Each part of the aircraft is examined and undergoes more than 500 safety checks before each flight. Zipline’s flight critical systems operate with full redundancy; if one were to go out, the backup would activate automatically. Although Zips fly autonomously, our professional flight operations teams closely track and monitor each flight through our custom-developed monitoring system. Weather and air traffic are also monitored by our trained aviation professionals to ensure safety of the flight.

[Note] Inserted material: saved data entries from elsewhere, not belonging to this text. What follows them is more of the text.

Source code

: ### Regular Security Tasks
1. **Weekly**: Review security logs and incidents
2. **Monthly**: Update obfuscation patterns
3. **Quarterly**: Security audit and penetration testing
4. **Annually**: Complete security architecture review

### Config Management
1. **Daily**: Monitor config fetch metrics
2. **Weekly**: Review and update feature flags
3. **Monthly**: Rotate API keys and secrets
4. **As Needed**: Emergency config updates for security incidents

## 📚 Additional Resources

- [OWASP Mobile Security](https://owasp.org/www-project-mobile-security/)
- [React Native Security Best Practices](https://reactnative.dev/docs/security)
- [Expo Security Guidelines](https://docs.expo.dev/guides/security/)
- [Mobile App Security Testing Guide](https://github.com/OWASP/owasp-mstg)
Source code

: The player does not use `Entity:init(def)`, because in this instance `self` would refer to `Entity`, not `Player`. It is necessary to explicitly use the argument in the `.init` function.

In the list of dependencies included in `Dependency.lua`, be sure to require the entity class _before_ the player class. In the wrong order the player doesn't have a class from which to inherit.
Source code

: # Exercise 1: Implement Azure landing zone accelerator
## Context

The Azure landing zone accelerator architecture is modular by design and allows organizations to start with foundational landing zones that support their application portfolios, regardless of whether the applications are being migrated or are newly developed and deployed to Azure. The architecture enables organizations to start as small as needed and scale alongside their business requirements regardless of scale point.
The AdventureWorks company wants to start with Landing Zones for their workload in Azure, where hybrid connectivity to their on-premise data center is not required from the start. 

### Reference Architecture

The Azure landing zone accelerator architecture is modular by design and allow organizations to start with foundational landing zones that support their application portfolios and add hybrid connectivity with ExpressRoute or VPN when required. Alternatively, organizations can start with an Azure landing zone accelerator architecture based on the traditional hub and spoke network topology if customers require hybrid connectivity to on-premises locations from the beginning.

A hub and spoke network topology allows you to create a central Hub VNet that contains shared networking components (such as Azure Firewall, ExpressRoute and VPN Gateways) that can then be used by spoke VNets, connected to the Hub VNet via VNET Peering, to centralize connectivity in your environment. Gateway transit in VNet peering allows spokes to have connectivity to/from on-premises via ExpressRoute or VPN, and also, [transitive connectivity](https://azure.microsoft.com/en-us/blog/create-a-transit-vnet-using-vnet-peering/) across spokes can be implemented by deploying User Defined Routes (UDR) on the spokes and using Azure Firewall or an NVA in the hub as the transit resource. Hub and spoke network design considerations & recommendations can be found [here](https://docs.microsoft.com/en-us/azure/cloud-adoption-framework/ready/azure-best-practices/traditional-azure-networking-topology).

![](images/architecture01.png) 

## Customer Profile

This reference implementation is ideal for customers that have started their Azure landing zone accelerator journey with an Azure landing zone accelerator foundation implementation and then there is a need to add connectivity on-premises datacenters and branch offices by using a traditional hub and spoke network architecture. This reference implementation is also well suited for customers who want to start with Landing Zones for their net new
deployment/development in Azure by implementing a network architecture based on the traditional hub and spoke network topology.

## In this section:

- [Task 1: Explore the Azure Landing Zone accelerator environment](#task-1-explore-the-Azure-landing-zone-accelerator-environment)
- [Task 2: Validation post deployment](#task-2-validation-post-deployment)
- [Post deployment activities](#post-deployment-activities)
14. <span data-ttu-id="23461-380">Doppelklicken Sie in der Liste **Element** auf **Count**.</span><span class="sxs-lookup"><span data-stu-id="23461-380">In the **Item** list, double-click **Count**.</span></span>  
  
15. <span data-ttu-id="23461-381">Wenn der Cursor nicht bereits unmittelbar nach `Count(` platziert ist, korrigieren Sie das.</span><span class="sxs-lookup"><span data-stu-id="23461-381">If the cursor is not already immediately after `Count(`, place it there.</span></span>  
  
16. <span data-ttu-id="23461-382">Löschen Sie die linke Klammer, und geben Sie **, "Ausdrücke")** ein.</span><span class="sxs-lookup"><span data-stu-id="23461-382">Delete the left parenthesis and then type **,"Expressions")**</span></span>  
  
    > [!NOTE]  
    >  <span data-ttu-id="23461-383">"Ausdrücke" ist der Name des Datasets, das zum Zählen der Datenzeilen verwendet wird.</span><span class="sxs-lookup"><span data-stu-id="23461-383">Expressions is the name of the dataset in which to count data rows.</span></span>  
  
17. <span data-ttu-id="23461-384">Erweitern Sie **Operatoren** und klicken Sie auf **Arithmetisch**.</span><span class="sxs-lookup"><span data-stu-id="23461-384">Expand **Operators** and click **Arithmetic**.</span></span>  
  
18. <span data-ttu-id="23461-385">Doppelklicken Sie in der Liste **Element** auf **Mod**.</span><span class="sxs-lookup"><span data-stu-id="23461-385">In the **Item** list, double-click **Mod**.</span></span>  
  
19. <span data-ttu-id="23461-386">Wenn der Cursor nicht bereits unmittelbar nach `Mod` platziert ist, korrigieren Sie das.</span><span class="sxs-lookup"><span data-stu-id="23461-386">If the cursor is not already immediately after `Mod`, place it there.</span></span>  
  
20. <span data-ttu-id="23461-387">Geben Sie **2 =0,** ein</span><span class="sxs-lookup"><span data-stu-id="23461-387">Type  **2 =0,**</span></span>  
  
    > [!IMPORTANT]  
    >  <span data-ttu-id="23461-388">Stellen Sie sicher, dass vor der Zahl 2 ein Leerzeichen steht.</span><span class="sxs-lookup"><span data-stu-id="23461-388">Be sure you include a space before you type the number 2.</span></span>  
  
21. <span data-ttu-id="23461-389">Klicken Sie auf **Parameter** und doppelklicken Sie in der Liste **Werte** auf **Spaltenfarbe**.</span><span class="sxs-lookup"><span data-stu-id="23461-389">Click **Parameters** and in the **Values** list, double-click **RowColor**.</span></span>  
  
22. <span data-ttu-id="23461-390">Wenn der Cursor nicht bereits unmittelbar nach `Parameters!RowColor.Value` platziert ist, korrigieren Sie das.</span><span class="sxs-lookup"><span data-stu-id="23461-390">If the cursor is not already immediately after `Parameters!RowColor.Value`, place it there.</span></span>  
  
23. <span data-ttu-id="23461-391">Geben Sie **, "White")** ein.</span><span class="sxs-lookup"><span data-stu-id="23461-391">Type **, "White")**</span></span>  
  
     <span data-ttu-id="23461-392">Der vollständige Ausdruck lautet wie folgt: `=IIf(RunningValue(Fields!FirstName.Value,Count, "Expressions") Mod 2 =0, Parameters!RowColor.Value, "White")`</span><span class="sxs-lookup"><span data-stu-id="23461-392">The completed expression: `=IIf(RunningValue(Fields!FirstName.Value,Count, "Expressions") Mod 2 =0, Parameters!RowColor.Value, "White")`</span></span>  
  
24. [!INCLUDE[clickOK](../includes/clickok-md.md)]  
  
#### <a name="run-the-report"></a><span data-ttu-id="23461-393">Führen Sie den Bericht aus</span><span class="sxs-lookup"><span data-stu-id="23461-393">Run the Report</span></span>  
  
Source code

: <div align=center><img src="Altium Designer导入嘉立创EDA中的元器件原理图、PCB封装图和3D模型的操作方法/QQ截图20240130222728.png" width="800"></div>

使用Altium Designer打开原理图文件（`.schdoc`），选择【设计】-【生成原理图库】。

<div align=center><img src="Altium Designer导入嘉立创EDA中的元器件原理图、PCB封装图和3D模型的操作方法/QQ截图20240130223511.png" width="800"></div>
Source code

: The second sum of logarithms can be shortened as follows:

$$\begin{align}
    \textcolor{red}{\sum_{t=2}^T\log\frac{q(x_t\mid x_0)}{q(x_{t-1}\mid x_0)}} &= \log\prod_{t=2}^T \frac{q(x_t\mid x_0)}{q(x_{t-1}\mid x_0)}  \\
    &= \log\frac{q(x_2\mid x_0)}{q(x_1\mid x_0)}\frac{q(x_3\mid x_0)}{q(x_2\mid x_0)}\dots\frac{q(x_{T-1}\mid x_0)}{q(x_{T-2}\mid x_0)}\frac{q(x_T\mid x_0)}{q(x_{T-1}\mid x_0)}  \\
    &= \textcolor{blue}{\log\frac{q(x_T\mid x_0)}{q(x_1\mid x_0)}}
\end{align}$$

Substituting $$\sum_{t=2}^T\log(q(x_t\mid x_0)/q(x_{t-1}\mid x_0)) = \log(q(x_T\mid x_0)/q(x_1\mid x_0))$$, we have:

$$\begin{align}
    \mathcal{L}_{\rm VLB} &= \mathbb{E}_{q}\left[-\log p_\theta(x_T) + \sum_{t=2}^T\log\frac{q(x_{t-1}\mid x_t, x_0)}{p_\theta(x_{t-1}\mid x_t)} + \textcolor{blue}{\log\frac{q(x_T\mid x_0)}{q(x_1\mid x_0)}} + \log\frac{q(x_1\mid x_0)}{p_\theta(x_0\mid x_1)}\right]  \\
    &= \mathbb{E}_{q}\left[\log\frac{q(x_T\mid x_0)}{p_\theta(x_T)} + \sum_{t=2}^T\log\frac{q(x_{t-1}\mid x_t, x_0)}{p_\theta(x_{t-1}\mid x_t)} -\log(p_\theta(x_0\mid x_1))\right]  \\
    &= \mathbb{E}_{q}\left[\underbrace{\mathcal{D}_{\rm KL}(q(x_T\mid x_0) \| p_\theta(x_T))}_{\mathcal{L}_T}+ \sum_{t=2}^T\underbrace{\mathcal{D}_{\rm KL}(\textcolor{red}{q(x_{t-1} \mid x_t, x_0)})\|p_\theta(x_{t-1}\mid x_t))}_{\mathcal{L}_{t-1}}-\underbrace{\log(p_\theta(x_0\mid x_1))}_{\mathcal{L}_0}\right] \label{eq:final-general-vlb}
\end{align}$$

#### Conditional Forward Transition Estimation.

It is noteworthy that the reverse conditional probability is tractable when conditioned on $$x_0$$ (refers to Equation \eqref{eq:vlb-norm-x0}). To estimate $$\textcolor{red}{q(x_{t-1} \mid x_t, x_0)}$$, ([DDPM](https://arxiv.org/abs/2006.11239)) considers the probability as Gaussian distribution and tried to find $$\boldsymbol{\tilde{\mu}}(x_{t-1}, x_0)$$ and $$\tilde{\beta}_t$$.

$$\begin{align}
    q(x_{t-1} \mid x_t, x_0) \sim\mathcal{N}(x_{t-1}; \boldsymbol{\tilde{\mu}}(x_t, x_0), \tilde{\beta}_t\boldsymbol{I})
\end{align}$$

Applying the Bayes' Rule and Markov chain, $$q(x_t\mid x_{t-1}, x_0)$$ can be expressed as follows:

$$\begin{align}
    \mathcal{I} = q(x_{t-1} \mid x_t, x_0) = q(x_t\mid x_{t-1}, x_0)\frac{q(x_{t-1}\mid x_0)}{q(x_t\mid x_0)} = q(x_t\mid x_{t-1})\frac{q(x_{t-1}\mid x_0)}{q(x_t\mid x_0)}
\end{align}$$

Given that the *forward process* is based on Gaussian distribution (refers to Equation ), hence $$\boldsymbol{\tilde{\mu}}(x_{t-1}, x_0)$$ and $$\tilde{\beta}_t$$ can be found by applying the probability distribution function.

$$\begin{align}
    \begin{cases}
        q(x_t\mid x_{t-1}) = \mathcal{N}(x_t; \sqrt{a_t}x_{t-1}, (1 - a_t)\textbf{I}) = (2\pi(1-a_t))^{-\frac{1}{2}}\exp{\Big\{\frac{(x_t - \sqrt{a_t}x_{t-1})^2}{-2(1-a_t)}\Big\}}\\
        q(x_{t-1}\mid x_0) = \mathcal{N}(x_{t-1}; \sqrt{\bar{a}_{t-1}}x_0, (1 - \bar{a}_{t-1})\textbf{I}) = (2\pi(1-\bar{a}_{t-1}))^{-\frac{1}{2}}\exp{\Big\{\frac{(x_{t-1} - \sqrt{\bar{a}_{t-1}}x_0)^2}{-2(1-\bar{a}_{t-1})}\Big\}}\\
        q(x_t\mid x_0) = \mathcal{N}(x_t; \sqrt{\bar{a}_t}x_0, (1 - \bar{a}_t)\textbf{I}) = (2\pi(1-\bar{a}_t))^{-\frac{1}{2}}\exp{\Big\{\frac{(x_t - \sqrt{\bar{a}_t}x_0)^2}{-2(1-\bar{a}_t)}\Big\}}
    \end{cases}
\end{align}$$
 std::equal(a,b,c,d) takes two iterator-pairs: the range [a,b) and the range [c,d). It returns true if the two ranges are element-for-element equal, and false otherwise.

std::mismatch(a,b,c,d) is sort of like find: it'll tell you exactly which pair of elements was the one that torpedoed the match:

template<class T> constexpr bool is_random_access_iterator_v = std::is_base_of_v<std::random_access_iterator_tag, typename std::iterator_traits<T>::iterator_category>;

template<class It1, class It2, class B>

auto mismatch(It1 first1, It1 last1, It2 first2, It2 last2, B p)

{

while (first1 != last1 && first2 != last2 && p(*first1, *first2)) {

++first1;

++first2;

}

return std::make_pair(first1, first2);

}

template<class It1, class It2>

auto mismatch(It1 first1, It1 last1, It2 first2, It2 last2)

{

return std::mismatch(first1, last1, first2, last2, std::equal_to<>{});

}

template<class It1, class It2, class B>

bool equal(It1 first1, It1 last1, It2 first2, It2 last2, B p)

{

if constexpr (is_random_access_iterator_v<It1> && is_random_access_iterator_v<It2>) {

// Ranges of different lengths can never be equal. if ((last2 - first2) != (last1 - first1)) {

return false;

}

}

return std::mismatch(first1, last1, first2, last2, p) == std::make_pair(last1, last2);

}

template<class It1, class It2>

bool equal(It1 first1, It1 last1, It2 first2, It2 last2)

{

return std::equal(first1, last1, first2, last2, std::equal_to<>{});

As an ultimate fail-safe, in the unlikely event that one of our drones needs to land quickly, perhaps because of a sudden weather event, we’ve built a unique, additional layer of protection: our Parachute Landing System that enables Zips to return to the ground safely. If our operators, or the computers onboard a Zip, determine the best course of action is to remove the drone from the airspace, a whole-aircraft parachute is deployed, which allows the drone to land gently and safely. The unique build and design of our aircrafts minimizes damage to anything on the ground.
- Zipline serves more than 3,400 health centers, and more than 45 million people.
- Zipline delivers 75% of Rwanda’s blood supply outside the country’s capital city.
- Zipline has completed more than 540,000 commercial deliveries — more than most other companies in the sector combined.
- Zipline completed more deliveries in 2022 than in all previous years combined, and is planning to complete about 1 million deliveries by the end of 2023.
- By 2025, Zipline expects to operate more flights annually than almost all major U.S. airlines.
- Zipline flights reduce the carbon emissions of deliveries by 97% compared to gas cars, and are also far more efficient than electric vehicles.
- Zipline hires entirely local leaders and teams in every market it serves.
- Zipline was founded in 2014 and began drone delivery operations in Rwanda in 2016.
- Zipline operates on three continents and in Rwanda, Ghana, the U.S., Japan, Nigeria, Kenya, and Côte d’Ivoire.
- Today in the U.S., Zipline designs, tests and manufactures its Zips in California, and serves customers in Arkansas, Utah and North Carolina. In 2024, Zipline will also operate in Michigan and Washington, and additional U.S. states will be announced soon.
- In 2022, Zipline became the first company to receive FAA Part 135 approval for long range drone delivery in the U.S., a major step toward scaling domestically.
- The FAA recently authorized Zipline to enable its autonomous Detect and Avoid (DAA) technology, which is our autonomous airspace deconfliction tool, which is a key step in the path towards long range drone deliveries in the U.S. without visual observers. Zipline will soon be turning on its DAA system in the U.S., and expects that it will begin beyond line of sight flights in the U.S. later this year.